Turkey Shoot 2002
November 2002
/ Jean Dry Lake
4 flights, 1440 N-sec burned
Though it had rained all night the day before the launch, a hardy few souls made it out to the playa for some muddy flying. (This was the first of many launches at which I did donuts with Erik and David Gates in their Suburban... the mud made it more fun.) Small stuff flew up to the cloud deck on Saturday, but when the weather cleared on Sunday, the rangehead was mobbed with fliers. Of course, we got stuck in traffic coming home Sunday night, but it was worth it!
With a low cloud ceiling, but no wind, I figured a dramatic flight would be a slow, dark, smokey motor in a big, draggy rocket like the Graduator. When the light rain had let up, the rocket was racked and ready to go, and so we were first off the pad. The boost was gentle on the G33. After burnout, it popped the chute a little early. No big deal- I wouldn't have to walk as far. The new X-form chute with a swivel brought it right back down next to the pad. A perfect flight for such a glum day.
I picked up a package of F21Ws from RocketSilo - they were fairly inexpensive, and their thrust profile would allow for decent flights of heavier rockets while staying beneath the cloud deck. Though it was raining, I hid under the LCO EZ-UP with Les Derkovitz, friction fitting the first motor into the 'Nuke with a LOC MMA-1. I took it to the pad with a Copperhead in it, and Les called out the count. The motor lit right up and sent the Nuke perfectly straight into the sky on a crackling white flame, with ejection just before apogee. Nice flight!
Well, the motors came in a two-pack, and the last flight was way cool, so I figured I might as well do it again. This flight essentially duplicated the first -- fast, high, and loud. Not a bad deal for a $9 single use F motor!

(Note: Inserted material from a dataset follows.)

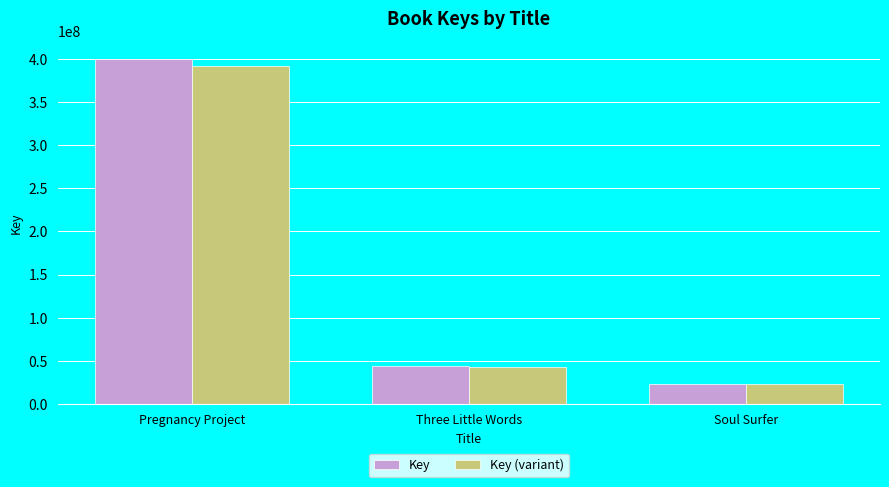

How many bars are there in each group?

2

After the L1000 flight, the Arcas went into hibernation. We didn't fly it for a while-- weather, new projects, and launch schedules saw to that. But I was itching to put her back up in the air. My chance came at the Turkey Shoot in November of 2002. We had a J415 waiting for something, and this was a perfect motor for this rocket. Prep was fairly easy and relaxed, due to the massive fog at the launch site on Sunday morning. And she was ready to fly by the time the fog lifted. We put her out on pad 11, and armed altimeters, installed igniters, and snapped photos. Nadine took a photo of me standing next to the rocket too. Back at the rangehead, John Pretto called out the count and off she went. A perfectly straight boost and coast was marred when the main deployed at apogee. This was due to a bug in the ALTACC. You see, if the ALTACC's drogue charge loses continuity at ANY TIME during the flight, it immediately fires the main. Geeze. We stuck the MissileWorks drogue charge very close to the charge of the ALTACC. The charge must have sympathetically fired at apogee, and voila, no drogue continuity. There goes the main chute. This was confirmed after looking at the ALTACC data, and it showing that it was in "Main Only" flight mode. Huh. Go figure. The way to fix this would be to mount a 10k resistor across the drogue terminals whenever flying a dual deploy rocket. If the igniter loses continuity, it still reads continuity on the circuit. Oh well, it was no big deal, I just had to walk a little farther. It was a great flight.